The U.S. Centers for Disease Control and Prevention (CDC) states that an airborne biological agent has the greatest potential to massively spread with an overwhelming impact [1]. Indeed, some of the agents classified as high priority biological threats to national security, or Category A agents can be transmitted through an inhalational route. Category A agents are those that can be easily dispersed or transmitted, have high mortality rates, can cause public panic, and thus require public health preparedness [1]. Category A agents that can be transmitted through inhalational route or can be aerosolized include Bacillus anthracis (anthrax), Yersinia pestis (plague), Variola major (smallpox), Francisella tularensis (tularemia) [2] and filoviruses (viral hemorrhagic fevers) [3]. One can argue that while disease caused by these agents can be devastating, natural exposure to these agents is rare [3]. However, the 2001 anthrax mailings in the U.S. served as a reminder of the looming threat of bioterrorism to cause illness, death, and widespread social and economic turmoil [4]. Furthermore, naturally occurring airborne infectious agents can still emerge and overwhelm us as were the cases during the global outbreaks in 2003 of severe acute respiratory syndrome associated coronavirus (SARS-CoV) and in 2009 of pandemic H1N1 influenza virus.
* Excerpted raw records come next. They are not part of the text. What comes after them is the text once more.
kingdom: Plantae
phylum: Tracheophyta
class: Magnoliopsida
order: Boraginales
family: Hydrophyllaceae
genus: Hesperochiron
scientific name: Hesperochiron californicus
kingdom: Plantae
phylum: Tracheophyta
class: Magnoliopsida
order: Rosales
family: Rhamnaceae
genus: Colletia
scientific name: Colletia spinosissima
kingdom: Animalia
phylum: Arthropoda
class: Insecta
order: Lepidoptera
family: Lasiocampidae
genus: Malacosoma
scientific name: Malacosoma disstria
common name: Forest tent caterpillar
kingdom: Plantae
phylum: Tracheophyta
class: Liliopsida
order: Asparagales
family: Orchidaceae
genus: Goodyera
Thus, surveillance for naturally occurring contagions should also be of high priority. Not surprisingly, the World Health Organization (WHO) assures that strengthening the surveillance systems for natural outbreaks is the best approach in preparing for and halting bioterrorist attacks [4].

Lack of vigilance has enabled other naturally occurring diseases to catch us by surprise. One example is that of HIV/AIDS. First identified in the 1980s, the number of new infections did not become stable until 2000, and about 33 million individuals were affected by 2009 [5]. HIV/ AIDS was allowed to rapidly expand throughout the globe for decades before more adequate surveillance, research, and investment caught up to stabilize the number of new infections and provide treatments for those already infected with HIV. In addition, vector-borne diseases, largely ignored after the successful mosquito extermination programs of the 1960s are again contributing to human diseases [4]. Such is the case with emergence and global expansion of flavi viruses, which can be blamed on the current lack of mosquito control, population growth, increased urbanization and globalization, and overall inadequate investment [6].

The point is that at times, a seemingly less important biological threat can actually be more impactful than previously predicted or even observed. Something will always be missed with a minimalistic approach to surveillance. So may be the answer is not to focus all attentions on any one set of contagious biological agents, but to increase local, state, and global cooperation to more effectively use current surveillance efforts, expand upon others when possible, and to develop treatments. Truly global cooperation may seem like a very difficult goal to reach, but the world should not wait until the next pandemic calamity.